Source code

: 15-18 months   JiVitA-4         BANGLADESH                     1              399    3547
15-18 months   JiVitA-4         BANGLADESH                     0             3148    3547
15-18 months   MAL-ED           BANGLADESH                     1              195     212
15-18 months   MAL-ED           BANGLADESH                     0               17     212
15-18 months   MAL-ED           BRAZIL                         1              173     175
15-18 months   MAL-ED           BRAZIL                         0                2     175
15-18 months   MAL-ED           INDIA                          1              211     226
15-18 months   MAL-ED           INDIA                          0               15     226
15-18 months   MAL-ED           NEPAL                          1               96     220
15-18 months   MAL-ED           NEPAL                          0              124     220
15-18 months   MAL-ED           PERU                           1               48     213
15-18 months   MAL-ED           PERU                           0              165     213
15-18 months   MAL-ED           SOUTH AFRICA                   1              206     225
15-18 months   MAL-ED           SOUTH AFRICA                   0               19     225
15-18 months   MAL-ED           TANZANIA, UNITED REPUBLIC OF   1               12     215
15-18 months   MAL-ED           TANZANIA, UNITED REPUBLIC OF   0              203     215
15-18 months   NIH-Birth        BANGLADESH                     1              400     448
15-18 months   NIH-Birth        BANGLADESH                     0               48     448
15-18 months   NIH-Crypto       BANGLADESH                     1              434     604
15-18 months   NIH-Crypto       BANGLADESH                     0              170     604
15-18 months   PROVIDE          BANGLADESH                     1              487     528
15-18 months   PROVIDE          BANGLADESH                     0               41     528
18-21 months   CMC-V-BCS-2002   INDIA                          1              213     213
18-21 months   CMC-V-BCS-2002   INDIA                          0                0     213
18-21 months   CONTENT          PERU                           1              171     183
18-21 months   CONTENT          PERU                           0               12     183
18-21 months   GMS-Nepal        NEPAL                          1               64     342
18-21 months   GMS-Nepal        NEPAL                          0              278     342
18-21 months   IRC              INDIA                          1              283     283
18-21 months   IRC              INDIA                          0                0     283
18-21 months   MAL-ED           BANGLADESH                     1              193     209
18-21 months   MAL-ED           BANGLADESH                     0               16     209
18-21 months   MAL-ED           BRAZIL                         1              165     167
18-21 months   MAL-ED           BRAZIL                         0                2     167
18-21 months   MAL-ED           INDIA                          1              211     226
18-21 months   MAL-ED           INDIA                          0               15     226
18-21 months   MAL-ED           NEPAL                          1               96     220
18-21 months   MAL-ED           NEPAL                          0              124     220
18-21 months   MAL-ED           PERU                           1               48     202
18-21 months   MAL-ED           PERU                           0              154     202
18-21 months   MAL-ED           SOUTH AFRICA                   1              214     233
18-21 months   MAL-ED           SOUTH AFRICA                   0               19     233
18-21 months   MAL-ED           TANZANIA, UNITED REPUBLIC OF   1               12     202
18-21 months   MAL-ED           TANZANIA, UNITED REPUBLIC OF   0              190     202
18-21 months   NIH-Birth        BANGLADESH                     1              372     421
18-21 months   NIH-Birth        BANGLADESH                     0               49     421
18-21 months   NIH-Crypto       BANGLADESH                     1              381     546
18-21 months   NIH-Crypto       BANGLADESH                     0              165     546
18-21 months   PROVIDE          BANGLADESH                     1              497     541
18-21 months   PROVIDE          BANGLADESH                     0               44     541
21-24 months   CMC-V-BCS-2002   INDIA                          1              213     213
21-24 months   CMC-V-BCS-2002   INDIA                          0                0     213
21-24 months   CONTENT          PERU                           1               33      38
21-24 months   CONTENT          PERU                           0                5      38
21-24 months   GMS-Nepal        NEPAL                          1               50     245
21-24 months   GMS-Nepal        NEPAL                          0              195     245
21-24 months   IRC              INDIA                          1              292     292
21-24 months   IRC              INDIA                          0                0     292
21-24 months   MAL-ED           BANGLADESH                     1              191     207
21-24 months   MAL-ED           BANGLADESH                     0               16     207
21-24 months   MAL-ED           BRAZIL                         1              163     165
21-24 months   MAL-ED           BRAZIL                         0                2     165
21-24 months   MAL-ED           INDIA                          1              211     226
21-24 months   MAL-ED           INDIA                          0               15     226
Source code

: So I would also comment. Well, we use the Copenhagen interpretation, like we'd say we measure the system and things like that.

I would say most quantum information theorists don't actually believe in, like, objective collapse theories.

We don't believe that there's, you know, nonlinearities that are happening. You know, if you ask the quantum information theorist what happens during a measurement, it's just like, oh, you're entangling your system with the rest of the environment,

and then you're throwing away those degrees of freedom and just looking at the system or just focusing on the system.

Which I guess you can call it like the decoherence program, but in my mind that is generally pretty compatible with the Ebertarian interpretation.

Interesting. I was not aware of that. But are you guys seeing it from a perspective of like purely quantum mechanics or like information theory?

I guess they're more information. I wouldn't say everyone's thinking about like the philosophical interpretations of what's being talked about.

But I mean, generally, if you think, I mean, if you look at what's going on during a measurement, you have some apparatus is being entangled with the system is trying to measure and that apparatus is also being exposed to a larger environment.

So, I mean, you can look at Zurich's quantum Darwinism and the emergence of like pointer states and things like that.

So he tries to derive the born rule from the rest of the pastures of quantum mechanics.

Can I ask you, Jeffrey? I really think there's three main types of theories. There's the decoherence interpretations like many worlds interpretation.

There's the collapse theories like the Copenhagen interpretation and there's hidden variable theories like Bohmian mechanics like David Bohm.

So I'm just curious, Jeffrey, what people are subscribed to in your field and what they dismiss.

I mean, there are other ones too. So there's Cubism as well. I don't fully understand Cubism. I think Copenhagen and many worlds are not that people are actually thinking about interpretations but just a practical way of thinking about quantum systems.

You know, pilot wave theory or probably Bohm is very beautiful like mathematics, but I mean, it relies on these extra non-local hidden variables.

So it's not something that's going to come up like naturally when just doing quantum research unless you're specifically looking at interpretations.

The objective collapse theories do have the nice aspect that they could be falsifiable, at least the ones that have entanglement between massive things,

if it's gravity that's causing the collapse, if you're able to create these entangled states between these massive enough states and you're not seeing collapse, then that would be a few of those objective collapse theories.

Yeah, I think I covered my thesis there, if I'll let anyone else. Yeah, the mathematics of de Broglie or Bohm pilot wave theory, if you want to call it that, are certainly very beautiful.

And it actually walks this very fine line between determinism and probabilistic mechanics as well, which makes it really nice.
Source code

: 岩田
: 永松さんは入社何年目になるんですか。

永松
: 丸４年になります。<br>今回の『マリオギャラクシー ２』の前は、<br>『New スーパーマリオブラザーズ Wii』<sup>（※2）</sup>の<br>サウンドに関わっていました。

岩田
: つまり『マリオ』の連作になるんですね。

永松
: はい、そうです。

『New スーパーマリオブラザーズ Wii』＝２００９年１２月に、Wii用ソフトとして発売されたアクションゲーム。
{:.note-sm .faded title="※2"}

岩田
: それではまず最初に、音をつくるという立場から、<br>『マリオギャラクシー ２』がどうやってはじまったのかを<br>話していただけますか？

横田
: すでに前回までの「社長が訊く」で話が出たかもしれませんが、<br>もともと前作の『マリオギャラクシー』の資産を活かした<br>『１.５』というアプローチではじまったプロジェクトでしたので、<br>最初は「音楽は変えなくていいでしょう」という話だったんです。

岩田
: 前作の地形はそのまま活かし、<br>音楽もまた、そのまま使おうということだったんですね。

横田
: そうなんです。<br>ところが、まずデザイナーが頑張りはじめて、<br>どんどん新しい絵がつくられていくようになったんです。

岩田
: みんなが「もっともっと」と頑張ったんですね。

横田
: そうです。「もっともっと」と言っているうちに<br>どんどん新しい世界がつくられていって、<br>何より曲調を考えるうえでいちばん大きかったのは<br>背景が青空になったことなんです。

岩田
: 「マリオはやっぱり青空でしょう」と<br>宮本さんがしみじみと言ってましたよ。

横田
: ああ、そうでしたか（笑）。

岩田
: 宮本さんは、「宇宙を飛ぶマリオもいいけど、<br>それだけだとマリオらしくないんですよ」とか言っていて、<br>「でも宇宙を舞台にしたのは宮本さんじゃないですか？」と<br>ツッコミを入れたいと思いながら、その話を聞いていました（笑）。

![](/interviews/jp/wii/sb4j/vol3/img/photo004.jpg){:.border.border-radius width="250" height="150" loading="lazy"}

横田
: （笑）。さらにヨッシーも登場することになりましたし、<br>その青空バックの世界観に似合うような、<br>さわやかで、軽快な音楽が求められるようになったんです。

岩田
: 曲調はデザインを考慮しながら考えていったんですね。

_ _ _ _

### [PROBLEM DESCRIPTION]
Where a line of the entries contains "スーパーマリオブラザーズ", report that line.

### [RESPONSE TO THE EXERCISE]
: 丸４年になります。<br>今回の『マリオギャラクシー ２』の前は、<br>『New スーパーマリオブラザーズ Wii』<sup>（※2）</sup>の<br>サウンドに関わっていました。
『New スーパーマリオブラザーズ Wii』＝２００９年１２月に、Wii用ソフトとして発売されたアクションゲーム。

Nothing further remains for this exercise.